Tous lesLes participants au réseau Bitcoin qui n’ont pas effectué la mise à jour vers SegWit peuvent encoreparticiper au consensus et vérifier les blocs. Ainsi, SegWit estest rétrocompatible ; un exemple parfait de soft fork.

Les végétariens peuvent aussi manger végétalienPour la viande, il faut toutefois un hard fork des règles de consensus.Règles de consensus.

Pour comprendre les hard forks et les soft forkscomprendre, retenons

« Dans un hard fork*, quelque chose d’illégal est autorisé.chose qui n’était pas autorisée auparavant « .

« Dans uneforce douce*, quelque chose de précédemment autorisé est interdit ».

Discussion : Les hard forks sont-ils meilleurs que les soft forks ?

La question cruciale du monde de la cryptographie est : « Alors, dis-nous comment tu t’en sors avec les hard forks?« ,car les hard forks divisent littéralement les communautés.

A l’un des extrêmes, la position selon laquelle le bitcoin, dans sa versionforme originale représente la seule blockchain légitime. Toute tentative ded’un hard fork détruirait cette forme immuable et mettrait fin à unecaractéristique fondamentale de Bitcoin.

L’autre extrême est la position selon laquelle les hard forksreprésentent de « l’argent gratuit » et peuvent être utilisés à volonté.En 2017, il s’agissait d’un procédé très apprécié pour gagner de l’argent rapidement.hard forks avec une modification minimale.

Si le nouvel actif est listé sur une bourse, on espère queon espère une augmentation de la valeur de la somme des deux crypto-monnaies. Théoriquementla valeur d’une crypto-monnaie ne devrait pas augmenter suite à un hard fork. Toutefois,dans la réalité, les marchés se révèlent souvent plus inertes ou irrationnels qu’on ne le pense.et les cours ne se stabilisent qu’après un certain temps.

Un argument de premier plan contre les hard forks et la « gratuité » est la sécurité.argent est lié à la vie privée des utilisateurs. Celui qui accède aux deux versions d’uneaccède à une blockchain divisée pourrait restreindre sa vie privée.

D’un autre côté, les hard forks sont également sujets à des erreursvulnérables. Rappelons qu’un hard fork autorise des choses qui étaient auparavant interdites.étaient autorisées, le sont désormais. Ainsi, des bugs peuvent apparaître dans le protocole logiciel.qui n’existaient pas auparavant.

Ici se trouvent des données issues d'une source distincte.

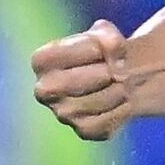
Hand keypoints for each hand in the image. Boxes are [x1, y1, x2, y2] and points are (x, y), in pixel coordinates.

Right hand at [31, 20, 132, 140]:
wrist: (119, 77)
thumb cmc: (103, 52)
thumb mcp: (104, 34)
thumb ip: (108, 38)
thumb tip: (116, 63)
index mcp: (41, 61)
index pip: (66, 53)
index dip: (94, 48)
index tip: (102, 49)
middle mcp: (44, 90)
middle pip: (82, 80)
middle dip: (108, 71)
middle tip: (114, 70)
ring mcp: (62, 114)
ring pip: (100, 101)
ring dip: (120, 89)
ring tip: (120, 83)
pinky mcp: (83, 130)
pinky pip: (108, 120)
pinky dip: (123, 108)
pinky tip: (121, 101)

Les hard forks peuvent être utilisés pour des mises à jour de grande envergure. De nouvelles fonctions sont ainsi ajoutées au protocole. Pour cela, il est toutefois nécessaire d’avoir une large approbation de la communauté. Dans le cas d’un tel hard fork, la masse du réseau doit y participer pour que l’ensemble du réseau soit mis à jour. S’il s’agit d’un hard fork controversé, c’est-à-dire d’une modification des règles du consensus qui n’est pas acceptée par le grand public, le réseau peut rencontrer des problèmes.

C’est justement dans les grands réseaux, comme Bitcoin par exemple,de tels hard forks coordonnés sont difficiles. Le débat sur le changement d’échelle de 2017 et dedes années précédentes a démontré cette difficulté. Au lieu d’unehard fork généralement accepté, le réseau Bitcoin a réalisé un soft forka été effectué. Dans le même temps, un hard fork a eu lieu, au cours duquel Bitcoin s’est séparé du réseau.Cash s’est séparé du réseau Bitcoin.

Les hard forks nécessitent l’accord explicite des participants au réseau, alors qu’un soft fork peut être introduit sans cet accord explicite. Cette circonstance est à l’origine de la critique des soft forks. On reproche aux soft forks de modifier le réseau en secret, car un soft fork ne nécessite pas d’accord. Ainsi, un soft fork infiltrerait le réseau et pourrait à long terme contraindre les autres mineurs à mettre à jour leur logiciel.

Termes associés

  • Transaction Bitcoin.
  • Block
  • Block Explorer.
  • Block Reward.
  • Blockchain contrôlé par un réseau informatique public distribué (en anglais « distributed »). (voir aussi : technologie du ledger distribué). On distingue les blockchains publiques (public ou permissionless) et les blockchains privées (private ou permissioned) »).